Passage for review below:

The crew that launched the Chandra X-ray Observatory took a series of photos, including this one, of the satellite telescope as they launched it into space. Chandra weighs 50,162 pounds (22,753 kG). In the background is planet Earth, at an angle that shows a desert area of Namibia in southwestern Africa.
In 2015 Eric Schlegel, an astrophysicist at the University of Texas in San Antonio, was looking at some archived data from Chandra. It showed a small galaxy, NGC 5195, merging with a much larger spiral galaxy NGC 5194. Spiral galaxies are named for their distinct spiral shape, in which stars, gas, and dust are gathered in spiral arms that spread outward from the center. Located 26 million light-years away, in the Hunting Dogs constellation, the larger galaxy is nicknamed the Whirlpool because of its curving spiral arms. Like a whirlpool, it is slowly drawing its companion galaxy into its center. This little dance has been going on for hundreds of millions of years. The Whirlpool will eventually swallow its smaller partner.
Schlegel noticed two boomerang-shaped arcs of X-ray emission close to the center of NGC 5195, the smaller of the two galaxies. The arcs, Schlegel and his colleagues guessed, indicate burps of gas from the Whirlpool. The curves mapped right back to the home of the black hole at the center of the galaxy. Because of the amount of belched gas, Schlegel thinks that a lot of matter must have been dumped very quickly into the black hole at the center of the Whirlpool—and been kicked out just as quickly. It’s as though you chugged a soda much too fast. Like the Whirlpool, you belch a lot of gas quickly after drinking the soda.

End of Passage for review.
Extracted information below:

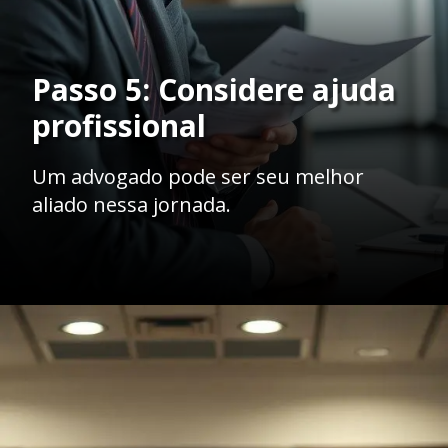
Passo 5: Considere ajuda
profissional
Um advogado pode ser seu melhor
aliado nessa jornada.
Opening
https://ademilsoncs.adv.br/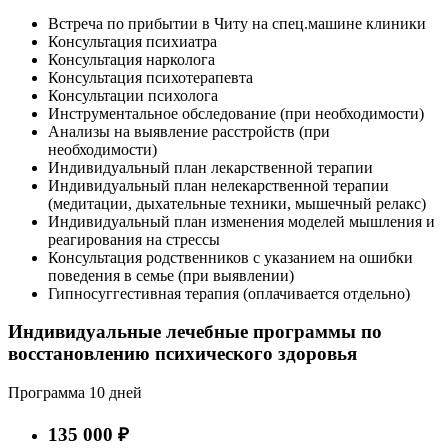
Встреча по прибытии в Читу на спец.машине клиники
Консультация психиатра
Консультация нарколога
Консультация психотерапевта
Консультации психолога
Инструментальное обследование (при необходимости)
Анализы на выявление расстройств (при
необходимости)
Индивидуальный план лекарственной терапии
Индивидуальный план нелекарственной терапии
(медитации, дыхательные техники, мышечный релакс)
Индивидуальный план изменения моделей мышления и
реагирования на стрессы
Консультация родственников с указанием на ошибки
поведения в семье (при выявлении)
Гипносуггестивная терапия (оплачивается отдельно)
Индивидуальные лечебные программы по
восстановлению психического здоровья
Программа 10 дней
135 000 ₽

End of Extracted information.
Extracted information below:

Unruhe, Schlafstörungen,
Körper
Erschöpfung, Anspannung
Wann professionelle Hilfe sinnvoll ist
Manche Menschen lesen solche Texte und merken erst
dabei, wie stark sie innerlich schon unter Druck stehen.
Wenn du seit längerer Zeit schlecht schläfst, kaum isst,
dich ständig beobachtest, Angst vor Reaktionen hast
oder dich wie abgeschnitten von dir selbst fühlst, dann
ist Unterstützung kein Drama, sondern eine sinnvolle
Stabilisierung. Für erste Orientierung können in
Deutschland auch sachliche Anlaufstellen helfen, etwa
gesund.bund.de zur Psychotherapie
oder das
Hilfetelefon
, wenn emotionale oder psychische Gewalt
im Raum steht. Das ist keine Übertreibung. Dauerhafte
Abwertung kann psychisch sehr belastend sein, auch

End of Extracted information.
Extracted information below:

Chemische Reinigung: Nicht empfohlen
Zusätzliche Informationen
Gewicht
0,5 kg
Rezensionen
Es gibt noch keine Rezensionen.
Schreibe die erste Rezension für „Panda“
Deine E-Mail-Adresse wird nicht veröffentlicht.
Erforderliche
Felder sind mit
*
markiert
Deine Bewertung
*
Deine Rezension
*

End of Extracted information.

# What needs to be done:
Revise the Chandra passage from "In 2015 Eric" to "its smaller partner.", swapping "little dance" for "slow merger", and write out that revised stretch.

# Answer for this exercise:
In 2015 Eric Schlegel, an astrophysicist at the University of Texas in San Antonio, was looking at some archived data from Chandra. It showed a small galaxy, NGC 5195, merging with a much larger spiral galaxy NGC 5194. Spiral galaxies are named for their distinct spiral shape, in which stars, gas, and dust are gathered in spiral arms that spread outward from the center. Located 26 million light-years away, in the Hunting Dogs constellation, the larger galaxy is nicknamed the Whirlpool because of its curving spiral arms. Like a whirlpool, it is slowly drawing its companion galaxy into its center. This slow merger has been going on for hundreds of millions of years. The Whirlpool will eventually swallow its smaller partner.